Spurned by KNDS, Leonardo teams with Rheinmetall for Italy’s new tanks

ROME — Germany’s Rheinmetall has signed a deal with Italy’s Leonardo to discuss the development and building of hundreds of new tanks and tracked fighting vehicles for Italy, weeks after European giant KNDS walked away from a similar deal with Leonardo.

Rheinmetall and Leonardo signed a Memorandum of Understanding on Wednesday to create a new 50:50 joint venture which will act as design authority and prime contractor for new platforms, the firms said in a statement.

Rheinmetall will offer its prototype Panther KF51 tank as the baseline for a replacement for Italy’s aging Ariete tanks, and its Lynx tracked fighting vehicle as a baseline for a replacement for Italy’s Dardo vehicles.

On both the tank and tracked fighting vehicle programs, “mission systems, electronics suites and weapons integration will be developed and produced by Leonardo according to the requirements of the Italian client,” the statement said.

“Final assembly lines, homologation testing, delivering activities and the logistic support will be done in Italy with an Italian workshare of 60 percent,” it added.

The team-up will also be used as a springboard to bring Italy into the pan-European Main Ground Combat System (MGCS) tank program.

“The technologies will be the basis for the development of the future European Main Battle Tank (MGCS),” the statement said.

The deal follows the scrapping last month of a deal between KNDS and Leonardo for Italy to acquire 270 Leopard tanks and to discuss joint work on a new tracked fighting vehicle to meet Italy’s requirement for around 1,000 vehicles.

Italy had forecast the Leopard acquisition programs would be worth €8 billion ($8.6 billion) and the fighting vehicle program worth a total of €15 billion.

Italy’s parliament last year approved the Leopard purchase, which was seen as a fast response to NATO requirements as the Ukraine war puts land warfare back on the map.

KNDS broke off talks after Leonardo sought to add its own systems to the Leopard, with Frank Haun, KNDS CEO, arguing that it would upset the firm’s track record of selling a standardized version of the tank to 18 customers.

KNDS is a consortium of Germany’s Krauss-Maffei Wegmann and France’s Nexter.

The new deal with Rheinmetall will instead see the firm discuss with Leonardo an Italianized version of the Panther KF51, which is at an early stage of development and therefore more open to Italian input.
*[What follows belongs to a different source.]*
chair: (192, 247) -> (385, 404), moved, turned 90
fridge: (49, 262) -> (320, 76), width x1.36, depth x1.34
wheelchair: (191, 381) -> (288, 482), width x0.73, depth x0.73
An industry source told Defense News that the scope for integrating Italian systems into the Panther would however slow final procurement.

“The Italian tank program was meant to give the Italian army a tank quickly as a gap filler before the arrival of the MGCS. But if Italy switches to the Panther it could need ten years to conclude the program, and by that time the MGCS might be arriving,” said the source, who declined to be named because he did not have permission to speak on the record.

A second source however predicted the Panther will be a baseline for the MGCS. “So that gives Italy a headstart on MGCS,” said the source, who also declined to be named because he did not have permission to speak on the record.

The discussions with Rheinmetall on adopting its Lynx as the baseline for Italy’s tracked fighting vehicle program will put an end to ongoing studies by Leonardo and its Italian partner Iveco Defense Vehicles to pick a European partner for the program. KNDS and BAE Systems had been other candidates.

Italy’s aim is to produce 20 prototypes of a new tracked fighting vehicle by 2027 or 2028, with deliveries to follow between 2029 and 2041.

Currently Hungary has signed to buy the Lynx and last year became a development partner with Rheinmetall on the Panther.

Tom Kington is the Italy correspondent for Defense News.